* **Directive 1**
In the listing below, copy exactly everything from the line containing "n Titelverteidigung der" down to the line containing "ächlich ausklingen und", both of those lines included.

* **Given text**
○ ○ ○ ○ ○
Interesting observation there SWI Shroomer. I'll have to stoop and look at some of those. Was that the spot north of Centerville? Shroomtrooper, my wife got called into work yesterday so I had to watch our granddaughter until 1, and then it was spitting or pouring rain. As of 9:00 this morning It's still raining. Tomorrow should be dry but I can't sit here any longer. After waiting 335 days for this I can't wait any longer. I'm outta here! The forecast for the week ahead looks like I timed it right. Moisture is perfect, temps expected to rise gradually to near 70. Awesome. How are conditions up your way?


----------



## shroomtrooper (May 12, 2013)

We got a real nice soaking rain, now the season is safe from a dry out. Forecast looks excellent, was worried about the cooler temps pushing my May 6th and 7th vacation days back, but I believe the process was started and I will be able to find some on those days. Maybe 80 degrees by next Sat. Seeing Dandelions no flowers on them yet. Ya you sure got alot of rain down there, should be a good year.


----------



## jamie (Apr 25, 2013)
○ ○ ○ ○ ○
* **Directive 2**
In the mushroom-hunting thread, how many days does the first poster say they waited?

* **Available data**
○ ○ ○ ○ ○
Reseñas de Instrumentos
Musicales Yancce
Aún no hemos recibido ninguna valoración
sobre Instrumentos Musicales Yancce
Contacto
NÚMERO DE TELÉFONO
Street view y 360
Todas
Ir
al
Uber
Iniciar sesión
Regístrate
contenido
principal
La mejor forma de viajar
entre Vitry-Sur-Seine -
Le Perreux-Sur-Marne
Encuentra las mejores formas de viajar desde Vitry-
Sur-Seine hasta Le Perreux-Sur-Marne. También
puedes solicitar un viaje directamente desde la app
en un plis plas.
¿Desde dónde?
○ ○ ○ ○ ○
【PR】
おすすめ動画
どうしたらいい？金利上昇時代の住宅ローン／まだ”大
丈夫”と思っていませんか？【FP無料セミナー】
○ ○ ○ ○ ○
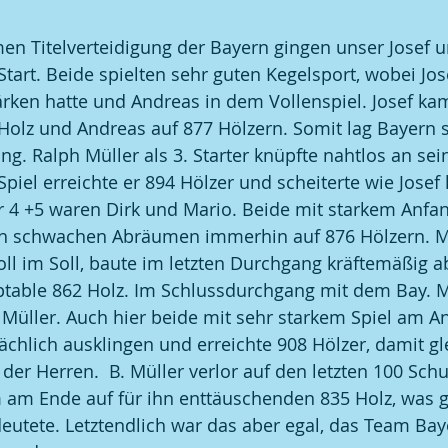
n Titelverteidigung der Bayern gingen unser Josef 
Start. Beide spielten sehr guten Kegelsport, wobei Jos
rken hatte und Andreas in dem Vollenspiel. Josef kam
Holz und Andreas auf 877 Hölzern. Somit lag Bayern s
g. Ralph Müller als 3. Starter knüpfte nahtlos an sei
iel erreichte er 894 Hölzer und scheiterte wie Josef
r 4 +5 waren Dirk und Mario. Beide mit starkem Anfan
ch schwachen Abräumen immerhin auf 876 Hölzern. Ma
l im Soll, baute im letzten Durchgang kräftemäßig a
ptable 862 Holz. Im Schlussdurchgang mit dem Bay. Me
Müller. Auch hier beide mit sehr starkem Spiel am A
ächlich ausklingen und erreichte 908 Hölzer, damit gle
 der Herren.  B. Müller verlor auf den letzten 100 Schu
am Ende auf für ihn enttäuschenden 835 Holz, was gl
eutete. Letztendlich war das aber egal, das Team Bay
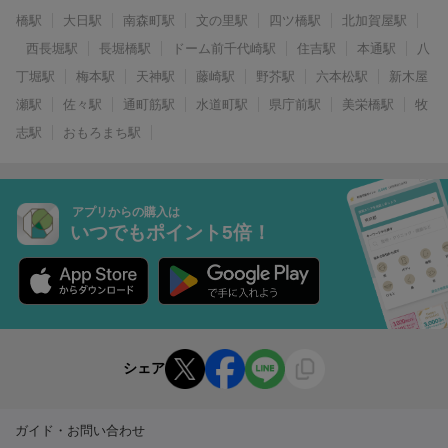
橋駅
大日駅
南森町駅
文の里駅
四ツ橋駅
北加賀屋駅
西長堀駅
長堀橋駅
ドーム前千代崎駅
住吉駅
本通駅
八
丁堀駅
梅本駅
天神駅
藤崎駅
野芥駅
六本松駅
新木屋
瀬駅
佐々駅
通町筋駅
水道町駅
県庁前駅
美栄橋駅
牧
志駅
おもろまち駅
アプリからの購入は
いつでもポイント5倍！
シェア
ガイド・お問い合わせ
○ ○ ○ ○ ○
* **Response 1**
n Titelverteidigung der Bayern gingen unser Josef 
Start. Beide spielten sehr guten Kegelsport, wobei Jos
rken hatte und Andreas in dem Vollenspiel. Josef kam
Holz und Andreas auf 877 Hölzern. Somit lag Bayern s
g. Ralph Müller als 3. Starter knüpfte nahtlos an sei
iel erreichte er 894 Hölzer und scheiterte wie Josef
r 4 +5 waren Dirk und Mario. Beide mit starkem Anfan
ch schwachen Abräumen immerhin auf 876 Hölzern. Ma
l im Soll, baute im letzten Durchgang kräftemäßig a
ptable 862 Holz. Im Schlussdurchgang mit dem Bay. Me
Müller. Auch hier beide mit sehr starkem Spiel am A
ächlich ausklingen und erreichte 908 Hölzer, damit gle

* **Response 2**
335 days.